Dan Saltzman (born 1953/54) is a politician in the U.S. state of Oregon who served as a commissioner (city councilman) on the City Council of Portland in Portland, Oregon, from 1999 through the end of 2018. He was the second longest serving commissioner in Portland history, after William A. Bowes.

==Background==
Saltzman is a Portland native who attended schools in the Portland area and on the East Coast before entering a career in environmental engineering. He graduated from Beaverton High School, received a B.S. from Cornell University's School of Civil and Environmental Engineering, and an M.S. from the Massachusetts Institute of Technology. His political career has included a staff position with US Senator Ron Wyden, five years as a Multnomah County Commissioner (1993–98), and five terms as a City of Portland Commissioner.

Saltzman was first elected to Portland’s City Council in November 1998, defeating former Multnomah County Commission colleague Tanya Collier, and was sworn in on January 4, 1999. He won on a platform that included domestic violence and child abuse, issues that were generally in the purview of the Multnomah County Commission. According to The Oregonian, he did not offer many specifics about his approach to these issues during his campaign. Saltzman, previously an environmental engineering consultant, was initially assigned the following bureaus by then-Mayor Vera Katz: the Bureau of Emergency Communications (BOEC), the Office of Neighborhood Involvement (ONI), and the Bureau of Environmental Services (BES).

Saltzman has established two bureaus during his service with the City of Portland: the Office of Sustainable Development in 2000 and the Children’s Investment Fund in 2002. The Children's Investment Fund was renamed the Portland Children's Levy in 2009.

As assigned to him by Katz's successor as mayor, Sam Adams, Saltzman oversaw the following City of Portland bureaus, funds and systems: the Bureau of Environmental Services (BES), the Portland Children's Levy, the Gateway Center for Domestic Violence, and the Fire & Police Disability & Retirement (FPDR) system.

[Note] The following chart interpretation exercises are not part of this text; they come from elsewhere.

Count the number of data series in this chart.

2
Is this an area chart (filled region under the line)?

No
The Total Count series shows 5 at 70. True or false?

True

From January 2009 until early 2010, Saltzman oversaw the Portland Police Bureau as well, until a high-profile dispute with the mayor's office over proposed cuts to the police budget. On May 12, 2010, a week before Portland voters would decide whether or not to re-elect Saltzman for a fourth term, Adams reassigned the Police Bureau back to the mayor's office and simultaneously fired Chief Rosie Sizer, installing East Precinct Commander Mike Reese as the new Chief of Police. On May 18, 2010, Saltzman was re-elected for a fourth term as City Commissioner.

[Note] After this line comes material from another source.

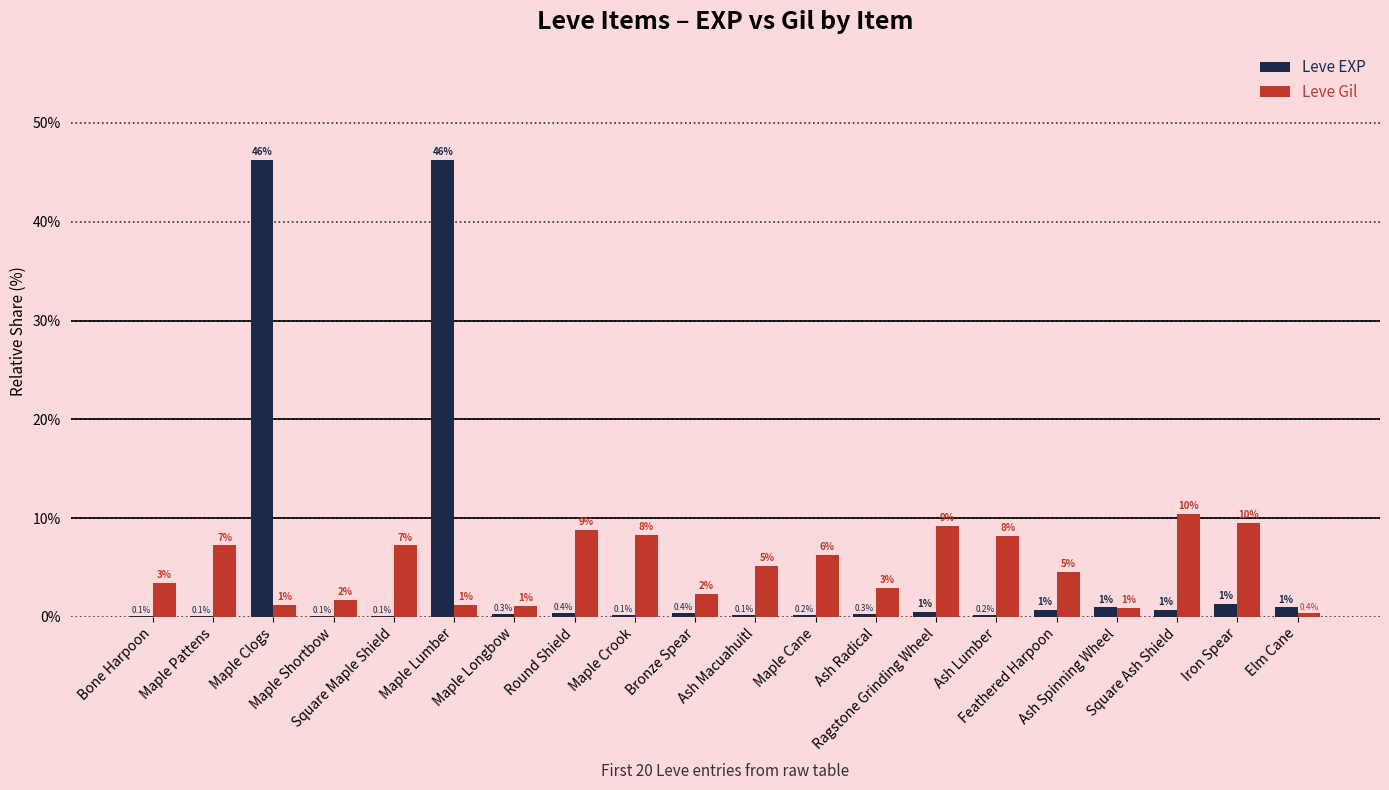

What is the spread (max minus min) of values at Iron Spear?

8.2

In June 2013, a shuffling of bureaus among the commissioners by Mayor Charlie Hales saw Saltzman assigned the Portland Fire Bureau and the Housing Bureau, and retaining oversight of the Portland Children's Levy.

In May 2014, Saltzman was re-elected, to serve a fifth four-year term beginning in January 2015.

In September 2017, he announced that he would not run for re-election when his term expired, in 2018. He was replaced by Jo Ann Hardesty.

In 2019, Saltzman was appointed to the Portland Community College Board of Directors for zone 5, which covers parts of southwest Portland, Beaverton, and Bethany. He was elected to a full term in May 2021.